I lost track of how many times my grandparents tried to contest her custody in court.
“We bounced around a lot, so it was rarely the same judge working our case,” I explain.
“And she was my mom. There was only so much my grandparents could do, in the eyes of the law and a broken family court system.” Even all these years later, it still makes me angry when I think of all the people who could have stepped in to help me, but didn’t.
I try to spare Elsie all of the gory details.
I don’t tell her about the times I’d have tiny little flies buzzing around me because it had been so long since I’d been bathed, or the nights I’d try to cook myself dinner with next to no ingredients, because there was never enough food in the cupboards or fridge.
Sasha was often too high to realize she needed to eat, let alone feed me as well.
I don’t tell Elsie about all the times I saw Sasha passed out on the sofa, with discarded needles or joints or pills, or sometimes all three. Sometimes she was by herself, but oftentimes she was slumped against a man she barely knew.
I nearly quit talking when I notice Elsie crying silently, hot tears streaking down her cheeks. “Please continue,” she says, swiping at the wet tracks on her face. “I’m sorry. Ignore me.”
I want to set our plates down and tug her into my lap, but I don’t know if I’d have the courage to continue. How could I talk about my dark, fucked up past with something as sweet as her in my arms?
So I continue. I jump forward a bit, telling her about how my grandparents finally got full custody of me when I was fifteen.

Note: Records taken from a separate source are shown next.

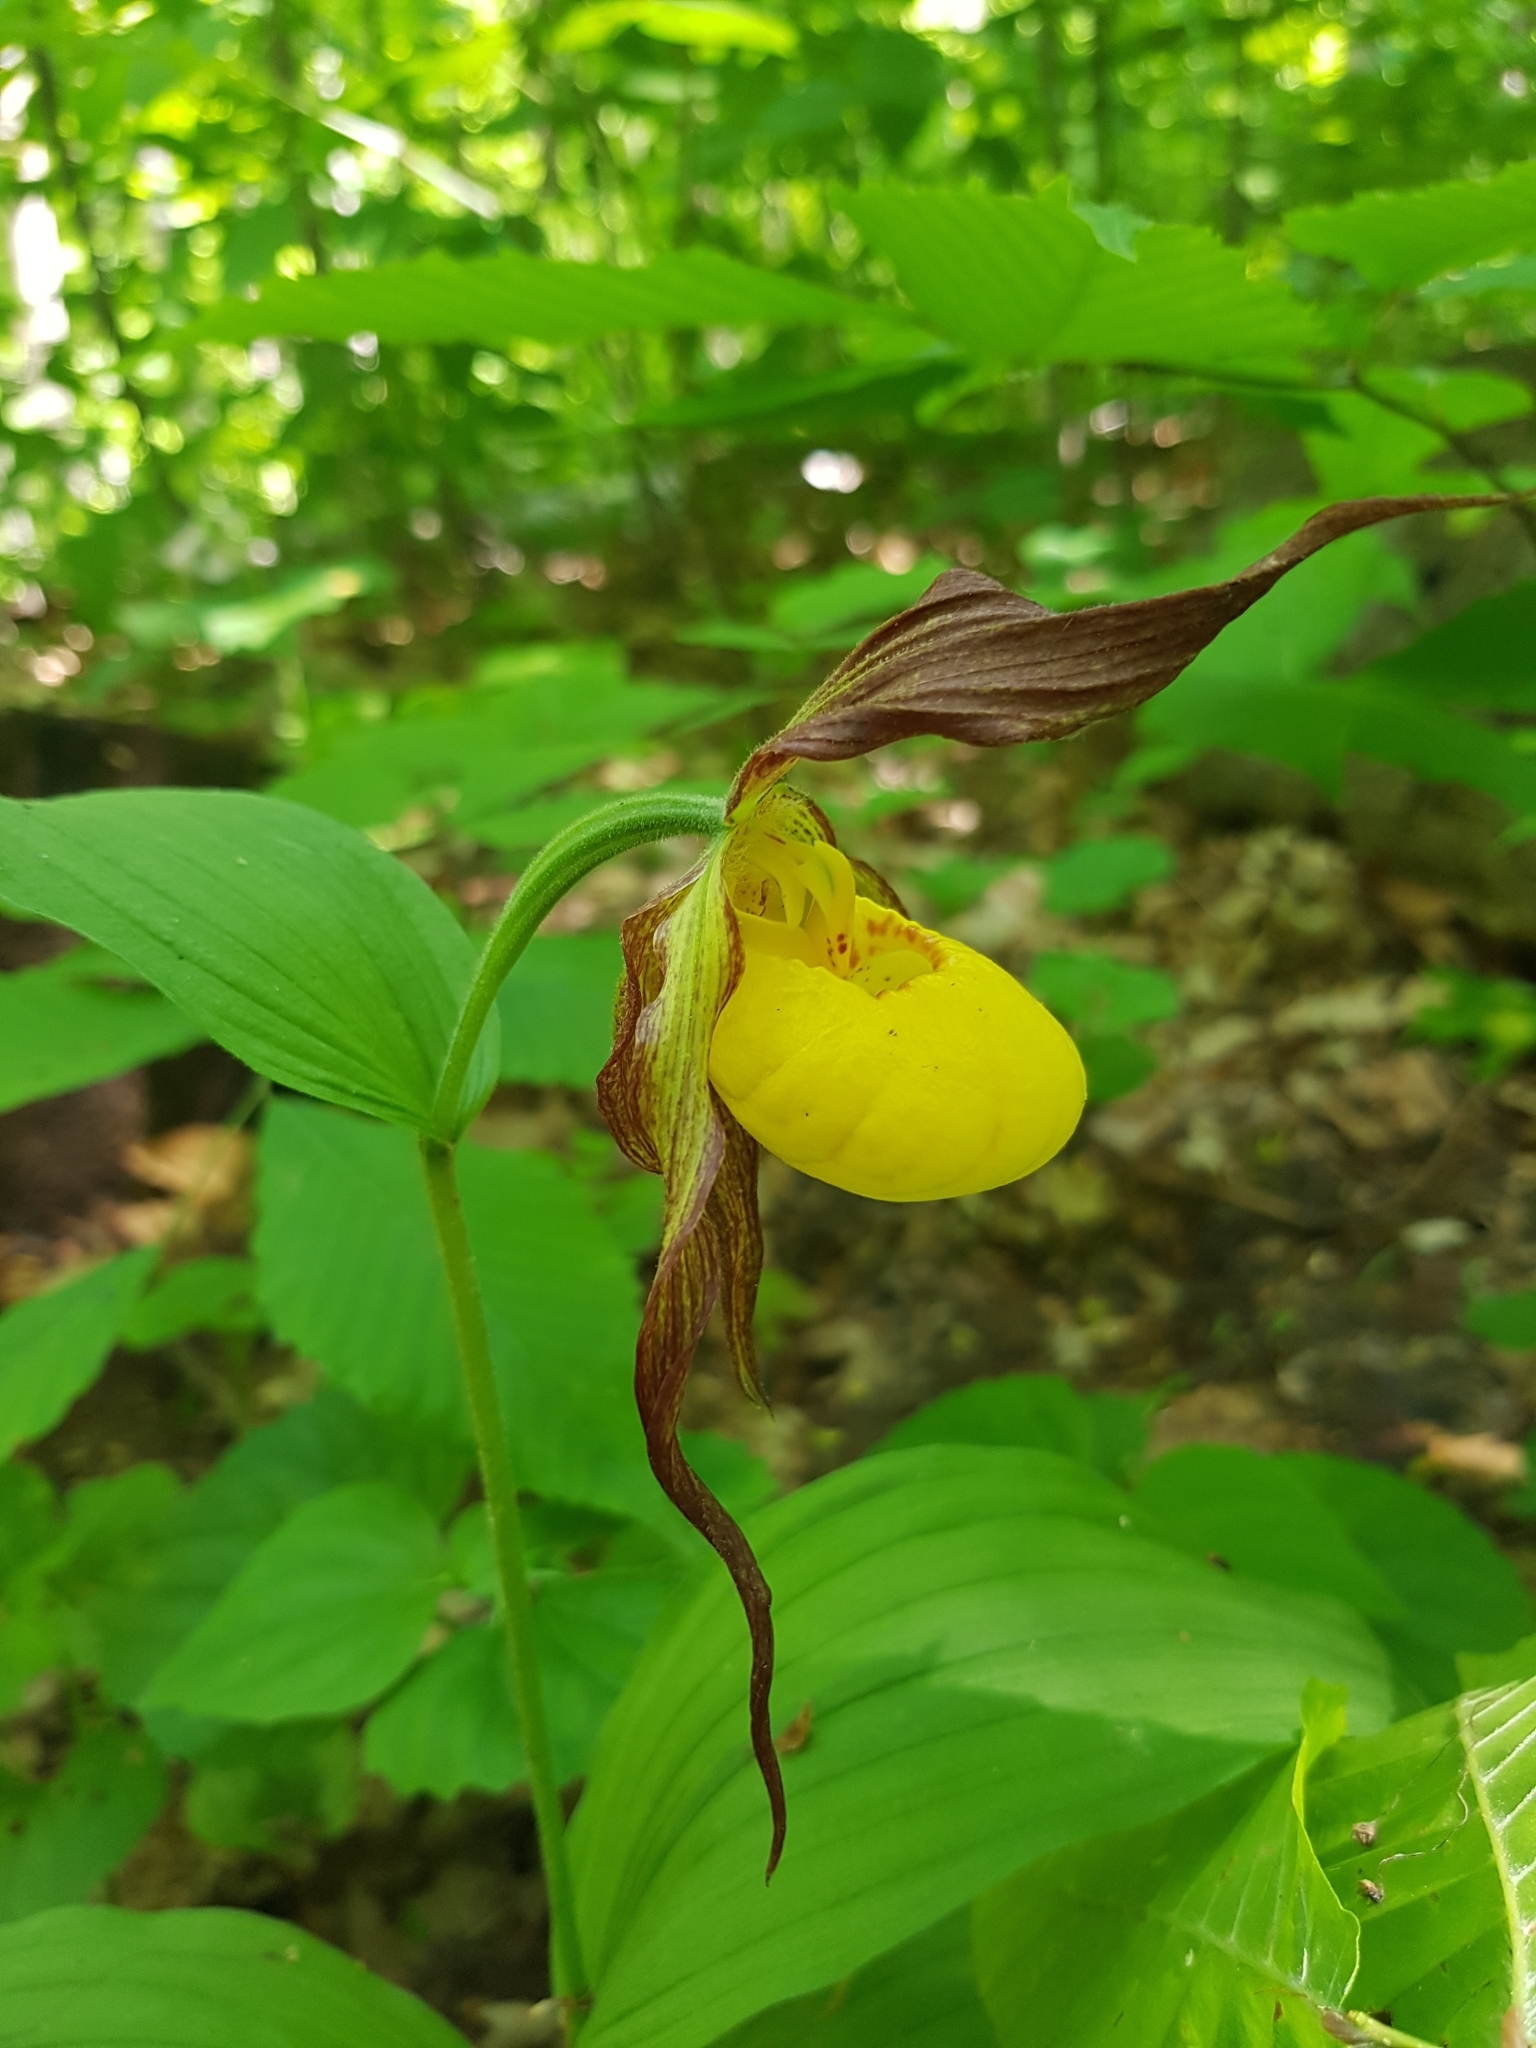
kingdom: Plantae
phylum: Tracheophyta
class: Liliopsida
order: Asparagales
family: Orchidaceae
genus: Cypripedium
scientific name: Cypripedium parviflorum
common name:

“Sasha disappeared for seven months, and in Maine, six months is the threshold for legally being considered abandonment,” I explain.
It’s the kind of thing that the average person doesn’t know, if they’re lucky.
“At that point, my grandparents were finally able to make their case and get legal custody of me, saving me from being turned over to the foster care system.”
Elsie nods, blinking rapidly like she’s trying to fight back more tears.
“I lived with them until I turned nineteen. I tried to stick around for as long as I could, but it got to a point where I just needed to leave. I didn’t care where I went. I just couldn’t be in Portland anymore, in a place that held so many negative memories for me.”
I set my fork down and flex my hand, glancing down at the permanent reminder that I got inked soon after leaving Portland. The black letters spelling out STAY GONE across my knuckles have faded a bit over the years, but I get the stars on my thumbs touched up now and then.
Elsie eyes them curiously. “That makes sense,” she says, nodding. “Where did you go?”
“I went to Boston for a few years. I had a friend from high school who had started tattooing, and he promised to help me learn. From there I went to New York. Then Philly. I did another brief stint in Boston, just for a few months. I didn’t like the shop I ended up at, so I moved on to D.C.
Then I went back to Boston again, where I lived until I moved here. ”
“You must really like Boston.”
“I love it there,” I tell her. “If I was a little bit less fucked up, I would have stayed the first time.”
“What do you mean?”
I shrug, like I’m not about to confess one of my biggest character flaws. “I’m a runner. When shit gets to be a little too real, or I start to feel a little bit too settled somewhere, I leave. Always to another big city, where I can blend right in.”